L'attivazione della verifica in due passaggi tramite applicazioni dedicate, come Microsoft Authenticator, rappresenta una protezione molto efficace contro l'accesso non autorizzato.

Monitoraggio delle attività di accesso

È buona pratica verificare periodicamente:

  • dispositivi connessi;
  • accessi recenti;
  • applicazioni autorizzate;
  • metodi di recupero dell'account.

Tutte queste informazioni sono disponibili nel pannello di sicurezza dell'account Microsoft Account.

Gestione delle violazioni di dati

Quando una password risulta coinvolta in una fuga di dati, è opportuno sostituirla immediatamente, soprattutto se riutilizzata su altri servizi.

Durante un incidente, come intervenire

Quando emergono segnali di compromissione di un account email, è importante procedere con metodo.

Cambiare immediatamente la password

La modifica delle credenziali deve essere effettuata da un dispositivo sicuro.

Revocare tutte le sessioni attive

Molti servizi consentono di disconnettere tutti i dispositivi collegati. Questo passaggio è spesso decisivo per interrompere l'accesso dell'attaccante. Bisogna comunque avere pazienza, non tutte le sessioni vengono chiuse istantaneamente ed in alcuni casi possono esser richieste ore!

Verificare regole e inoltri

Gli aggressori impostano frequentemente:

  • regole automatiche;
  • inoltri verso indirizzi esterni;
  • risposte automatiche.

Analizzare gli header delle email

Gli header SMTP consentono di ricostruire il percorso del messaggio e comprendere se e dove sia stato modificato.
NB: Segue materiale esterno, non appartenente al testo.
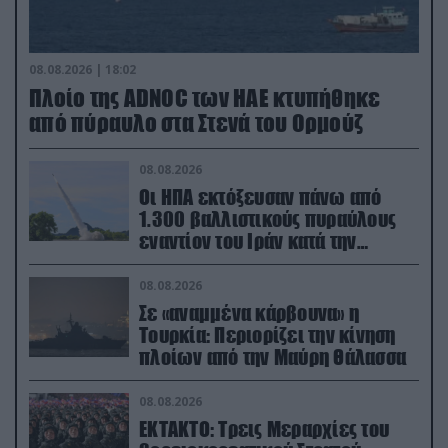
08.08.2026 | 18:02
Πλοίο της ADNOC των ΗΑΕ κτυπήθηκε
από πύραυλο στα Στενά του Ορμούζ
08.08.2026
Οι ΗΠΑ εκτόξευσαν πάνω από
1.300 βαλλιστικούς πυραύλους
εναντίον του Ιράν κατά την
διάρκεια του πολέμου
08.08.2026
Σε «αναμμένα κάρβουνα» η
Τουρκία: Περιορίζει την κίνηση
πλοίων από την Μαύρη Θάλασσα
08.08.2026
ΕΚΤΑΚΤΟ: Τρεις Μεραρχίες του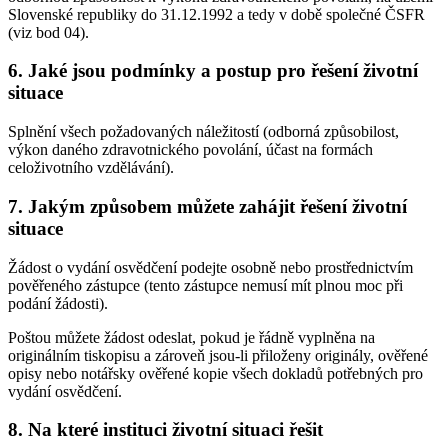
Slovenské republiky do 31.12.1992 a tedy v době společné ČSFR
(viz bod 04).
6.
Jaké jsou podmínky a postup pro řešení životní
situace
Splnění všech požadovaných náležitostí (odborná způsobilost,
výkon daného zdravotnického povolání, účast na formách
celoživotního vzdělávání).
7.
Jakým způsobem můžete zahájit řešení životní
situace
Žádost o vydání osvědčení podejte osobně nebo prostřednictvím
pověřeného zástupce (tento zástupce nemusí mít plnou moc při
podání žádosti).
Poštou můžete žádost odeslat, pokud je řádně vyplněna na
originálním tiskopisu a zároveň jsou-li přiloženy originály, ověřené
opisy nebo notářsky ověřené kopie všech dokladů potřebných pro
vydání osvědčení.
8.
Na které instituci životní situaci řešit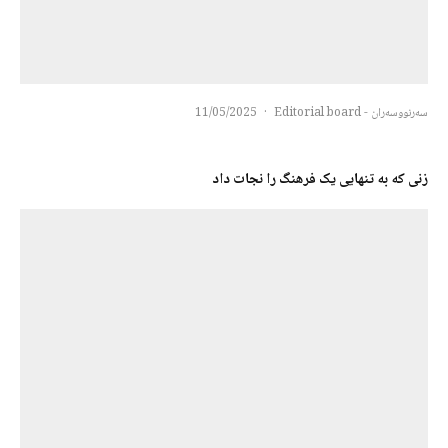
سەرنووسەران - Editorial board
·
11/05/2025
زنی که به تنهایی یک فرهنگ را نجات داد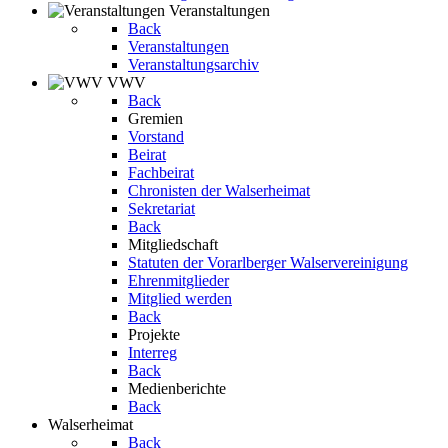
Veranstaltungen
Back
Veranstaltungen
Veranstaltungsarchiv
VWV
Back
Gremien
Vorstand
Beirat
Fachbeirat
Chronisten der Walserheimat
Sekretariat
Back
Mitgliedschaft
Statuten der Vorarlberger Walservereinigung
Ehrenmitglieder
Mitglied werden
Back
Projekte
Interreg
Back
Medienberichte
Back
Walserheimat
Back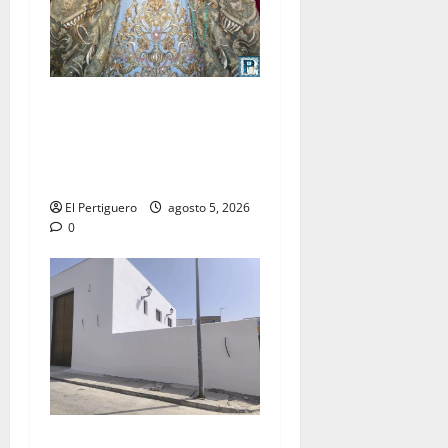
La Yedra completa el
acompañamiento musical de
la Virgen de la Esperanza en
la próxima Semana Santa
El Pertiguero
agosto 5, 2026
0
La Hermandad de la Misión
In questo caso l'analisi degli header è stata fondamentale per capire che la manipolazione avveniva dopo la consegna nella mailbox.

Evitare qualsiasi pagamento

I messaggi di sextortion sono progettati per generare panico. Non devono essere presi alla lettera né seguiti da pagamenti.

Dopo la risoluzione, verifiche finali

Una volta ripristinato il controllo dell'account, è opportuno eseguire ulteriori controlli.

Cambiare nuovamente la password

Questo passaggio aiuta a invalidare eventuali sessioni residue.

Verificare i metodi di recupero

Controllare che non siano stati aggiunti:

  • indirizzi email di recupero;
  • numeri di telefono;
  • applicazioni di autenticazione non autorizzate.

Controllare integrazioni e regole

Verificare nuovamente la presenza di regole automatiche od applicazioni con accesso alla mailbox.

Aggiornare le credenziali di altri servizi

Poiché l'email è spesso utilizzata per il recupero delle password, è prudente aggiornare anche gli accessi ai servizi più sensibili.

Esperienze acquisite

Gli incidenti che coinvolgono account email possono risultare particolarmente complessi da diagnosticare, poiché le cause possibili sono numerose: credenziali compromesse, sessioni persistenti, automazioni lato server o applicazioni autorizzate.

In questo caso la difficoltà principale è stata individuare il punto esatto in cui avveniva la manipolazione dei messaggi. Solo dopo un'analisi sistematica è stato possibile isolare il problema e ripristinare il controllo dell'account.

L'esperienza conferma quanto sia importante affrontare situazioni di questo tipo con un approccio metodico e senza cedere alla pressione psicologica generata da messaggi fraudolenti.

Una gestione corretta dell'incidente, unita a misure preventive adeguate, consente nella grande maggioranza dei casi di ripristinare la sicurezza dell'account senza conseguenze permanenti.